We used POST because the request could change data. If an utterance already exists, it will just be retrieved, so no change there. However if there is no utterance for the given segment, a new one will be generated by Speechoid and saved to storage to be used later. If POST should not be used for this behaviour we are happy to use GET instead.

Re: Utterances in JS-heap

It turns out that we do keep utterances in the JS-heap. We agree, this is not optimal. If we switch to GET-requests we could remove the internal caching and run straight of the browser cache. If we stay with POST-requests we will instead have to implement a small priority queue, as we do want a bit of cache if the user is going back and forth listening to some part of the article.
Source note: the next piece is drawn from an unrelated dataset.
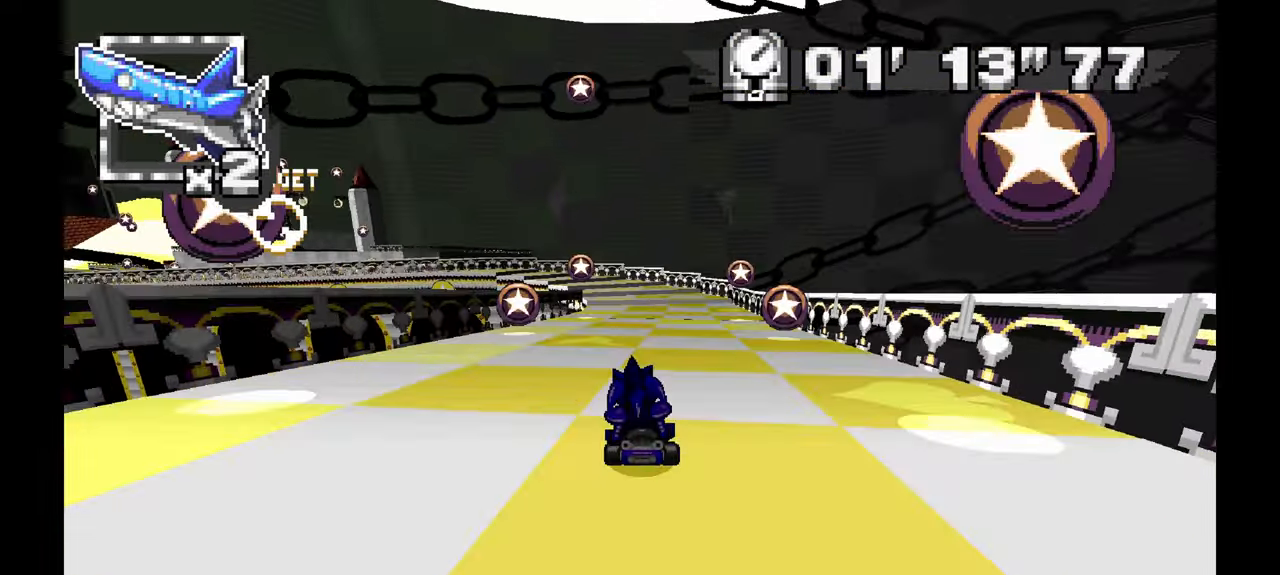
{"dt_ms": 500, "buttons": ["X"], "left_stick": "down-right", "events": [[83, "left_stick", "left"], [367, "left_stick", "center"], [483, "X", "down"], [483, "left_stick", "down-right"]]}
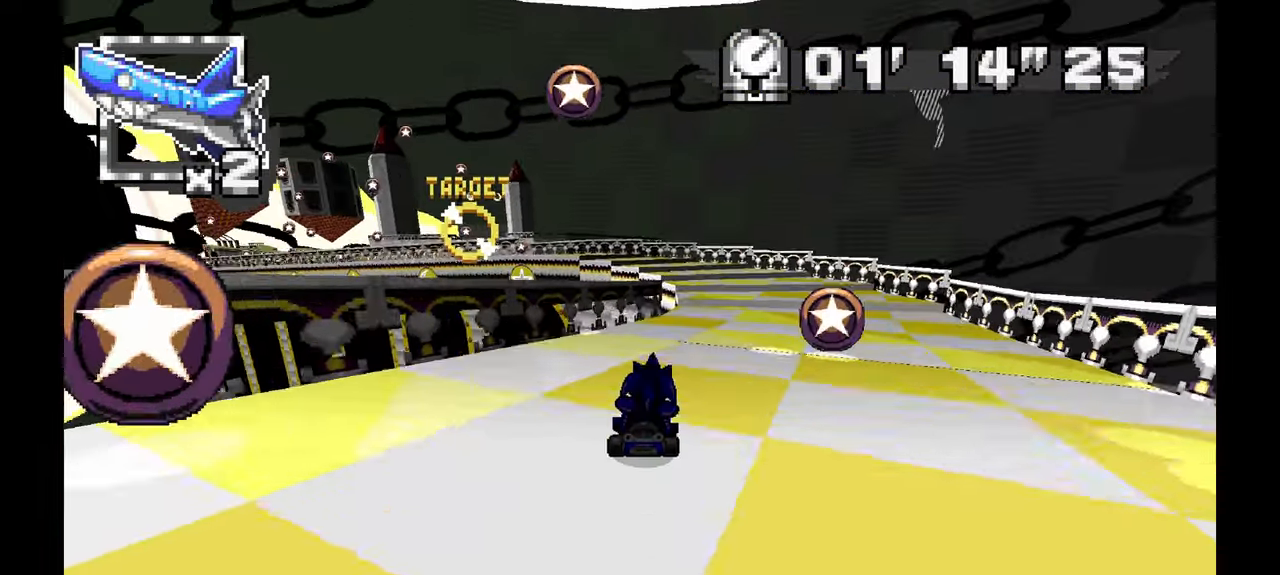
{"dt_ms": 500, "buttons": [], "left_stick": "down-right"}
Re: Swift expiry of utterances

The biggest problem with switching to expiration of files in Swift is that not all MediaWiki FS backends are Swift. Just dropping the extension in a standard MediaWiki Vagrant installation will cause it to be stored in /srv/images/wikispeech_utterances. We could however detect if it is Swift, and in that case add the TTL on file creation. We would still have to run our existing expiry job on the database (but skip the FS delete action in case of a Swift backend) or the table will keep growing in infinity.
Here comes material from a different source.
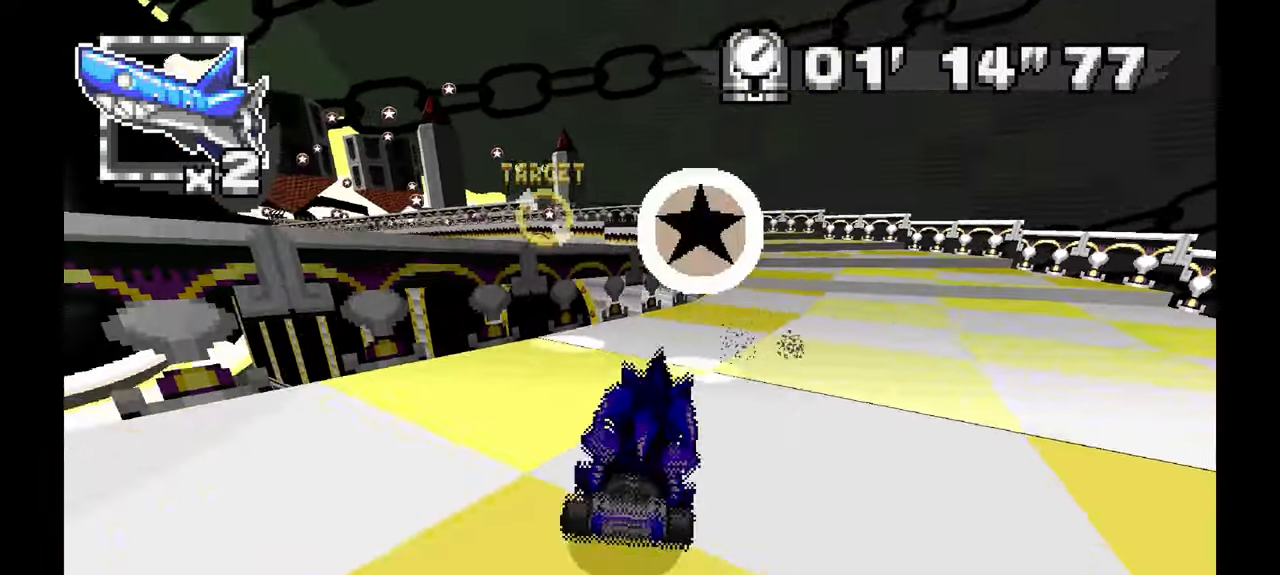
{"dt_ms": 500, "buttons": [], "left_stick": "left", "events": [[17, "left_stick", "right"], [300, "left_stick", "center"], [417, "left_stick", "left"]]}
This solution would not move complexity from the extension to Swift, it would rather increase the complexity within the extension. But it would indeed remove the delete actions in Swift currently invoked from the extension.

Re: Speechoid profiling

The short answer to possible improvements of the Speechoid services by adding more cache in that layer to lower their load, is that in most cases this would indicate a failure of caching in the extension. We are caching all repeat requests from the extension to Speechoid.

There are some instances where introducing caching in specific points in Speechoid might speed things up, e.g. when looking up words in the pronunciation lexicon. In this specific instance we would have to analyze how large portions of the lookups are duplicated over a short time and weigh this against the overhead cost of the cache. This is however a tiny part of the resources spent while synthesizing utterances. Lookup up pronunciations in the database are measured in milliseconds, while synthesizing an utterance in the actual speech synthesis implementation (read: Mary-TTS) is measured in seconds or something along the way of 99,9% of the resources spent. Mary-TTS is a third party product with a huge code base that is hard for us to dive into enough to suggest possible improvements.

Our conclusion is that there is very little to win compared to the amount of time we need to spend in order to introduce improvements in the various Speechoid services.

if there is no utterance for the given segment, a new one will be generated by Speechoid

It sounds like the write operation is idempotent, in which case it's safe to use a GET request, which under a future multi-datacenter deployment of MediaWiki would be safe to re-run in a secondary datacenter. Given the browser cache benefits we discussed, please switch to using GET requests.

We could however detect if it is Swift, and in that case add the TTL on file creation. We would still have to run our existing expiry job on the database (but skip the FS delete action in case of a Swift backend) or the table will keep growing in infinity.

That sounds good to me!

Our conclusion is that there is very little to win compared to the amount of time we need to spend in order to introduce improvements in the various Speechoid services.

That sounds fair. Are there alternatives to Mary-TTS, in case its performance when under the full load of production is insufficient? It would be good to have a contingency plan at least, since it's hard to predict how that will behave under stress.

The subtask is the only actionable left from this review.

Just to clarify, does this mean that the code is good enough (from a performance point of view) that it could run on WMF servers? Given that the subtask is solved, that is.

From my perspective, yes, enough due diligence has been done on the performance front once that subtask has been completed. But the Performance Team doesn't decide what gets deployed to WMF production or not.

For confirmation, was this just review of the MW extension? Or does it include the various services etc? Or just the external interactions (GET etc) with those services?